───── Records shown

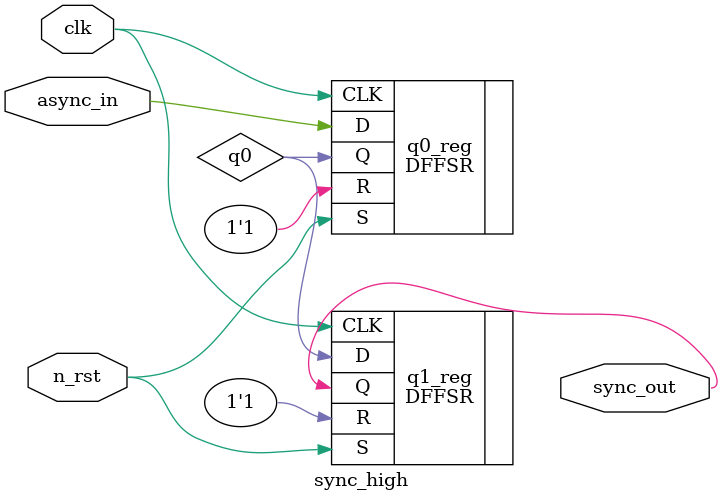
<source format=v>


module sync_high ( clk, n_rst, async_in, sync_out );
  input clk, n_rst, async_in;
  output sync_out;
  wire   q0;

  DFFSR q0_reg ( .D(async_in), .CLK(clk), .R(1'b1), .S(n_rst), .Q(q0) );
  DFFSR q1_reg ( .D(q0), .CLK(clk), .R(1'b1), .S(n_rst), .Q(sync_out) );
endmodule


</source>
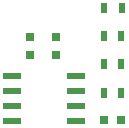
<source format=gbp>
G04 #@! TF.FileFunction,Paste,Bot*
%FSLAX46Y46*%
G04 Gerber Fmt 4.6, Leading zero omitted, Abs format (unit mm)*
G04 Created by KiCad (PCBNEW 4.0.4-1.fc24-product) date Wed Jun 13 23:40:41 2018*
%MOMM*%
%LPD*%
G01*
G04 APERTURE LIST*
%ADD10C,0.100000*%
%ADD11R,0.800000X0.750000*%
%ADD12R,0.500000X0.900000*%
%ADD13R,1.550000X0.600000*%
%ADD14R,0.750000X0.800000*%
G04 APERTURE END LIST*
D10*
D11*
X142150000Y-90100000D03*
X140650000Y-90100000D03*
D12*
X140664739Y-80635261D03*
X142164739Y-80635261D03*
X142150000Y-87850000D03*
X140650000Y-87850000D03*
X142150000Y-85400000D03*
X140650000Y-85400000D03*
D13*
X132900000Y-90255000D03*
X132900000Y-88985000D03*
X132900000Y-87715000D03*
X132900000Y-86445000D03*
X138300000Y-86445000D03*
X138300000Y-87715000D03*
X138300000Y-88985000D03*
X138300000Y-90255000D03*
D12*
X140650000Y-83000000D03*
X142150000Y-83000000D03*
D14*
X136600000Y-84600000D03*
X136600000Y-83100000D03*
X134400000Y-84600000D03*
X134400000Y-83100000D03*
M02*

</source>
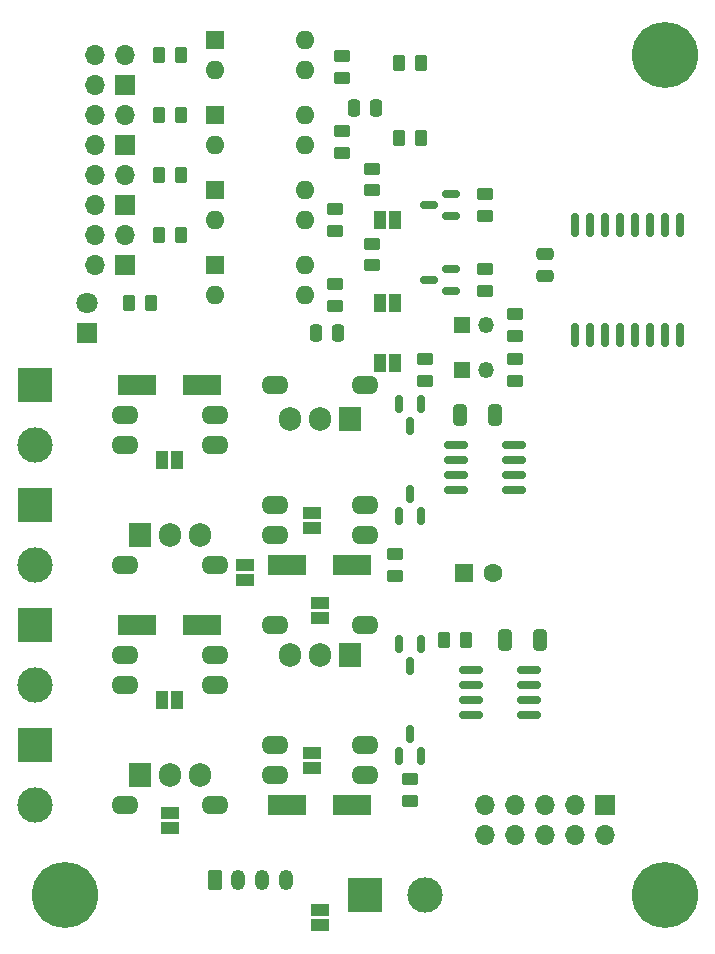
<source format=gbr>
%TF.GenerationSoftware,KiCad,Pcbnew,6.0.6*%
%TF.CreationDate,2022-09-05T11:32:40-04:00*%
%TF.ProjectId,mpio8,6d70696f-382e-46b6-9963-61645f706362,rev?*%
%TF.SameCoordinates,Original*%
%TF.FileFunction,Soldermask,Top*%
%TF.FilePolarity,Negative*%
%FSLAX46Y46*%
G04 Gerber Fmt 4.6, Leading zero omitted, Abs format (unit mm)*
G04 Created by KiCad (PCBNEW 6.0.6) date 2022-09-05 11:32:40*
%MOMM*%
%LPD*%
G01*
G04 APERTURE LIST*
G04 Aperture macros list*
%AMRoundRect*
0 Rectangle with rounded corners*
0 $1 Rounding radius*
0 $2 $3 $4 $5 $6 $7 $8 $9 X,Y pos of 4 corners*
0 Add a 4 corners polygon primitive as box body*
4,1,4,$2,$3,$4,$5,$6,$7,$8,$9,$2,$3,0*
0 Add four circle primitives for the rounded corners*
1,1,$1+$1,$2,$3*
1,1,$1+$1,$4,$5*
1,1,$1+$1,$6,$7*
1,1,$1+$1,$8,$9*
0 Add four rect primitives between the rounded corners*
20,1,$1+$1,$2,$3,$4,$5,0*
20,1,$1+$1,$4,$5,$6,$7,0*
20,1,$1+$1,$6,$7,$8,$9,0*
20,1,$1+$1,$8,$9,$2,$3,0*%
G04 Aperture macros list end*
%ADD10R,3.300000X1.700000*%
%ADD11RoundRect,0.250000X-0.325000X-0.650000X0.325000X-0.650000X0.325000X0.650000X-0.325000X0.650000X0*%
%ADD12RoundRect,0.250000X-0.250000X-0.475000X0.250000X-0.475000X0.250000X0.475000X-0.250000X0.475000X0*%
%ADD13RoundRect,0.250000X0.250000X0.475000X-0.250000X0.475000X-0.250000X-0.475000X0.250000X-0.475000X0*%
%ADD14RoundRect,0.250000X-0.262500X-0.450000X0.262500X-0.450000X0.262500X0.450000X-0.262500X0.450000X0*%
%ADD15R,1.800000X1.800000*%
%ADD16C,1.800000*%
%ADD17R,1.500000X1.000000*%
%ADD18RoundRect,0.250000X-0.450000X0.262500X-0.450000X-0.262500X0.450000X-0.262500X0.450000X0.262500X0*%
%ADD19RoundRect,0.250000X0.450000X-0.262500X0.450000X0.262500X-0.450000X0.262500X-0.450000X-0.262500X0*%
%ADD20R,1.350000X1.350000*%
%ADD21O,1.350000X1.350000*%
%ADD22C,5.600000*%
%ADD23R,1.600000X1.600000*%
%ADD24C,1.600000*%
%ADD25R,1.700000X1.700000*%
%ADD26O,1.700000X1.700000*%
%ADD27RoundRect,0.250000X-0.475000X0.250000X-0.475000X-0.250000X0.475000X-0.250000X0.475000X0.250000X0*%
%ADD28RoundRect,0.150000X0.150000X-0.875000X0.150000X0.875000X-0.150000X0.875000X-0.150000X-0.875000X0*%
%ADD29RoundRect,0.250000X0.262500X0.450000X-0.262500X0.450000X-0.262500X-0.450000X0.262500X-0.450000X0*%
%ADD30R,3.000000X3.000000*%
%ADD31C,3.000000*%
%ADD32O,2.300000X1.600000*%
%ADD33O,1.600000X1.600000*%
%ADD34RoundRect,0.150000X-0.150000X0.587500X-0.150000X-0.587500X0.150000X-0.587500X0.150000X0.587500X0*%
%ADD35RoundRect,0.150000X0.825000X0.150000X-0.825000X0.150000X-0.825000X-0.150000X0.825000X-0.150000X0*%
%ADD36R,1.905000X2.000000*%
%ADD37O,1.905000X2.000000*%
%ADD38RoundRect,0.150000X0.587500X0.150000X-0.587500X0.150000X-0.587500X-0.150000X0.587500X-0.150000X0*%
%ADD39R,1.000000X1.500000*%
%ADD40RoundRect,0.250000X-0.350000X-0.625000X0.350000X-0.625000X0.350000X0.625000X-0.350000X0.625000X0*%
%ADD41O,1.200000X1.750000*%
%ADD42RoundRect,0.150000X0.150000X-0.587500X0.150000X0.587500X-0.150000X0.587500X-0.150000X-0.587500X0*%
G04 APERTURE END LIST*
D10*
%TO.C,D4*%
X108160000Y-104140000D03*
X102660000Y-104140000D03*
%TD*%
%TO.C,D3*%
X89960000Y-88900000D03*
X95460000Y-88900000D03*
%TD*%
%TO.C,D2*%
X108160000Y-124460000D03*
X102660000Y-124460000D03*
%TD*%
%TO.C,D1*%
X89960000Y-109220000D03*
X95460000Y-109220000D03*
%TD*%
D11*
%TO.C,C3*%
X121080000Y-110490000D03*
X124030000Y-110490000D03*
%TD*%
D12*
%TO.C,C6*%
X105095000Y-84455000D03*
X106995000Y-84455000D03*
%TD*%
D13*
%TO.C,C5*%
X108270000Y-65405000D03*
X110170000Y-65405000D03*
%TD*%
D11*
%TO.C,C4*%
X117270000Y-91440000D03*
X120220000Y-91440000D03*
%TD*%
D14*
%TO.C,R21*%
X89257500Y-81915000D03*
X91082500Y-81915000D03*
%TD*%
D15*
%TO.C,D5*%
X85725000Y-84455000D03*
D16*
X85725000Y-81915000D03*
%TD*%
D17*
%TO.C,JP13*%
X105410000Y-133335000D03*
X105410000Y-134635000D03*
%TD*%
D18*
%TO.C,R20*%
X121920000Y-86717500D03*
X121920000Y-88542500D03*
%TD*%
D19*
%TO.C,R19*%
X121920000Y-84732500D03*
X121920000Y-82907500D03*
%TD*%
D20*
%TO.C,JP12*%
X117475000Y-87630000D03*
D21*
X119475000Y-87630000D03*
%TD*%
D20*
%TO.C,JP11*%
X117475000Y-83820000D03*
D21*
X119475000Y-83820000D03*
%TD*%
D22*
%TO.C,H3*%
X83820000Y-132080000D03*
%TD*%
D23*
%TO.C,C1*%
X117592349Y-104775000D03*
D24*
X120092349Y-104775000D03*
%TD*%
D25*
%TO.C,J3*%
X129540000Y-124460000D03*
D26*
X129540000Y-127000000D03*
X127000000Y-124460000D03*
X127000000Y-127000000D03*
X124460000Y-124460000D03*
X124460000Y-127000000D03*
X121920000Y-124460000D03*
X121920000Y-127000000D03*
X119380000Y-124460000D03*
X119380000Y-127000000D03*
%TD*%
D27*
%TO.C,C2*%
X124460000Y-77790000D03*
X124460000Y-79690000D03*
%TD*%
D28*
%TO.C,U1*%
X127000000Y-84660000D03*
X128270000Y-84660000D03*
X129540000Y-84660000D03*
X130810000Y-84660000D03*
X132080000Y-84660000D03*
X133350000Y-84660000D03*
X134620000Y-84660000D03*
X135890000Y-84660000D03*
X135890000Y-75360000D03*
X134620000Y-75360000D03*
X133350000Y-75360000D03*
X132080000Y-75360000D03*
X130810000Y-75360000D03*
X129540000Y-75360000D03*
X128270000Y-75360000D03*
X127000000Y-75360000D03*
%TD*%
D14*
%TO.C,R12*%
X91797500Y-71120000D03*
X93622500Y-71120000D03*
%TD*%
D22*
%TO.C,H1*%
X134620000Y-60960000D03*
%TD*%
D25*
%TO.C,J11*%
X88900000Y-63500000D03*
D26*
X86360000Y-63500000D03*
X88900000Y-60960000D03*
X86360000Y-60960000D03*
%TD*%
D29*
%TO.C,R18*%
X93622500Y-60960000D03*
X91797500Y-60960000D03*
%TD*%
D25*
%TO.C,J9*%
X88900000Y-73660000D03*
D26*
X86360000Y-73660000D03*
X88900000Y-71120000D03*
X86360000Y-71120000D03*
%TD*%
D30*
%TO.C,J5*%
X81280000Y-109220000D03*
D31*
X81280000Y-114300000D03*
%TD*%
D32*
%TO.C,K2*%
X101600000Y-109220000D03*
X101600000Y-119380000D03*
X101600000Y-121920000D03*
X109220000Y-121920000D03*
X109220000Y-119380000D03*
X109220000Y-109220000D03*
%TD*%
D29*
%TO.C,R15*%
X93622500Y-66040000D03*
X91797500Y-66040000D03*
%TD*%
D17*
%TO.C,JP6*%
X99060000Y-105425000D03*
X99060000Y-104125000D03*
%TD*%
D23*
%TO.C,U5*%
X96520000Y-72390000D03*
D33*
X96520000Y-74930000D03*
X104140000Y-74930000D03*
X104140000Y-72390000D03*
%TD*%
D34*
%TO.C,Q8*%
X113980000Y-90502500D03*
X112080000Y-90502500D03*
X113030000Y-92377500D03*
%TD*%
D35*
%TO.C,U3*%
X121855000Y-97790000D03*
X121855000Y-96520000D03*
X121855000Y-95250000D03*
X121855000Y-93980000D03*
X116905000Y-93980000D03*
X116905000Y-95250000D03*
X116905000Y-96520000D03*
X116905000Y-97790000D03*
%TD*%
D36*
%TO.C,Q5*%
X90170000Y-101600000D03*
D37*
X92710000Y-101600000D03*
X95250000Y-101600000D03*
%TD*%
D18*
%TO.C,R5*%
X109855000Y-76915000D03*
X109855000Y-78740000D03*
%TD*%
D38*
%TO.C,Q9*%
X116507500Y-80960000D03*
X116507500Y-79060000D03*
X114632500Y-80010000D03*
%TD*%
D19*
%TO.C,R1*%
X113030000Y-124102500D03*
X113030000Y-122277500D03*
%TD*%
D23*
%TO.C,U7*%
X96520000Y-59690000D03*
D33*
X96520000Y-62230000D03*
X104140000Y-62230000D03*
X104140000Y-59690000D03*
%TD*%
D22*
%TO.C,H2*%
X134620000Y-132080000D03*
%TD*%
D34*
%TO.C,Q4*%
X113980000Y-110822500D03*
X112080000Y-110822500D03*
X113030000Y-112697500D03*
%TD*%
D18*
%TO.C,R11*%
X119380000Y-72747500D03*
X119380000Y-74572500D03*
%TD*%
D36*
%TO.C,Q1*%
X90170000Y-121920000D03*
D37*
X92710000Y-121920000D03*
X95250000Y-121920000D03*
%TD*%
D39*
%TO.C,JP9*%
X111790000Y-81915000D03*
X110490000Y-81915000D03*
%TD*%
D29*
%TO.C,R16*%
X113942500Y-61595000D03*
X112117500Y-61595000D03*
%TD*%
D32*
%TO.C,K3*%
X96520000Y-104140000D03*
X96520000Y-93980000D03*
X96520000Y-91440000D03*
X88900000Y-91440000D03*
X88900000Y-93980000D03*
X88900000Y-104140000D03*
%TD*%
%TO.C,K4*%
X101600000Y-88900000D03*
X101600000Y-99060000D03*
X101600000Y-101600000D03*
X109220000Y-101600000D03*
X109220000Y-99060000D03*
X109220000Y-88900000D03*
%TD*%
D40*
%TO.C,J2*%
X96520000Y-130810000D03*
D41*
X98520000Y-130810000D03*
X100520000Y-130810000D03*
X102520000Y-130810000D03*
%TD*%
D18*
%TO.C,R9*%
X109855000Y-70565000D03*
X109855000Y-72390000D03*
%TD*%
D25*
%TO.C,J10*%
X88900000Y-68580000D03*
D26*
X86360000Y-68580000D03*
X88900000Y-66040000D03*
X86360000Y-66040000D03*
%TD*%
D18*
%TO.C,R7*%
X119380000Y-79097500D03*
X119380000Y-80922500D03*
%TD*%
D25*
%TO.C,J8*%
X88900000Y-78740000D03*
D26*
X86360000Y-78740000D03*
X88900000Y-76200000D03*
X86360000Y-76200000D03*
%TD*%
D36*
%TO.C,Q3*%
X107950000Y-111760000D03*
D37*
X105410000Y-111760000D03*
X102870000Y-111760000D03*
%TD*%
D19*
%TO.C,R3*%
X111760000Y-105052500D03*
X111760000Y-103227500D03*
%TD*%
D23*
%TO.C,U6*%
X96520000Y-66040000D03*
D33*
X96520000Y-68580000D03*
X104140000Y-68580000D03*
X104140000Y-66040000D03*
%TD*%
D18*
%TO.C,R4*%
X114300000Y-86717500D03*
X114300000Y-88542500D03*
%TD*%
%TO.C,R14*%
X107315000Y-67390000D03*
X107315000Y-69215000D03*
%TD*%
D29*
%TO.C,R2*%
X117752500Y-110490000D03*
X115927500Y-110490000D03*
%TD*%
D32*
%TO.C,K1*%
X96520000Y-124460000D03*
X96520000Y-114300000D03*
X96520000Y-111760000D03*
X88900000Y-111760000D03*
X88900000Y-114300000D03*
X88900000Y-124460000D03*
%TD*%
D30*
%TO.C,J6*%
X81280000Y-99060000D03*
D31*
X81280000Y-104140000D03*
%TD*%
D18*
%TO.C,R17*%
X107315000Y-61040000D03*
X107315000Y-62865000D03*
%TD*%
%TO.C,R10*%
X106680000Y-74017500D03*
X106680000Y-75842500D03*
%TD*%
D17*
%TO.C,JP3*%
X104775000Y-120000000D03*
X104775000Y-121300000D03*
%TD*%
D35*
%TO.C,U2*%
X123125000Y-116840000D03*
X123125000Y-115570000D03*
X123125000Y-114300000D03*
X123125000Y-113030000D03*
X118175000Y-113030000D03*
X118175000Y-114300000D03*
X118175000Y-115570000D03*
X118175000Y-116840000D03*
%TD*%
D39*
%TO.C,JP10*%
X111775000Y-74930000D03*
X110475000Y-74930000D03*
%TD*%
D14*
%TO.C,R8*%
X91797500Y-76200000D03*
X93622500Y-76200000D03*
%TD*%
D23*
%TO.C,U4*%
X96520000Y-78740000D03*
D33*
X96520000Y-81280000D03*
X104140000Y-81280000D03*
X104140000Y-78740000D03*
%TD*%
D38*
%TO.C,Q10*%
X116507500Y-74610000D03*
X116507500Y-72710000D03*
X114632500Y-73660000D03*
%TD*%
D30*
%TO.C,J4*%
X81280000Y-119380000D03*
D31*
X81280000Y-124460000D03*
%TD*%
D18*
%TO.C,R6*%
X106680000Y-80367500D03*
X106680000Y-82192500D03*
%TD*%
D42*
%TO.C,Q2*%
X112080000Y-120317500D03*
X113980000Y-120317500D03*
X113030000Y-118442500D03*
%TD*%
D30*
%TO.C,J7*%
X81280000Y-88900000D03*
D31*
X81280000Y-93980000D03*
%TD*%
D39*
%TO.C,JP1*%
X93360000Y-115570000D03*
X92060000Y-115570000D03*
%TD*%
D17*
%TO.C,JP4*%
X105410000Y-107300000D03*
X105410000Y-108600000D03*
%TD*%
%TO.C,JP2*%
X92710000Y-126380000D03*
X92710000Y-125080000D03*
%TD*%
D30*
%TO.C,J1*%
X109220000Y-132080000D03*
D31*
X114300000Y-132080000D03*
%TD*%
D42*
%TO.C,Q6*%
X112080000Y-99997500D03*
X113980000Y-99997500D03*
X113030000Y-98122500D03*
%TD*%
D17*
%TO.C,JP7*%
X104760000Y-99680000D03*
X104760000Y-100980000D03*
%TD*%
D29*
%TO.C,R13*%
X113942500Y-67945000D03*
X112117500Y-67945000D03*
%TD*%
D39*
%TO.C,JP5*%
X93360000Y-95250000D03*
X92060000Y-95250000D03*
%TD*%
D36*
%TO.C,Q7*%
X107950000Y-91765000D03*
D37*
X105410000Y-91765000D03*
X102870000Y-91765000D03*
%TD*%
D39*
%TO.C,JP8*%
X111775000Y-86995000D03*
X110475000Y-86995000D03*
%TD*%
M02*

</source>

──────────

Each line in the data that holds the word "corners" must be copied.

0 Rectangle with rounded corners*
0 $2 $3 $4 $5 $6 $7 $8 $9 X,Y pos of 4 corners*
0 Add a 4 corners polygon primitive as box body*
0 Add four circle primitives for the rounded corners*
0 Add four rect primitives between the rounded corners*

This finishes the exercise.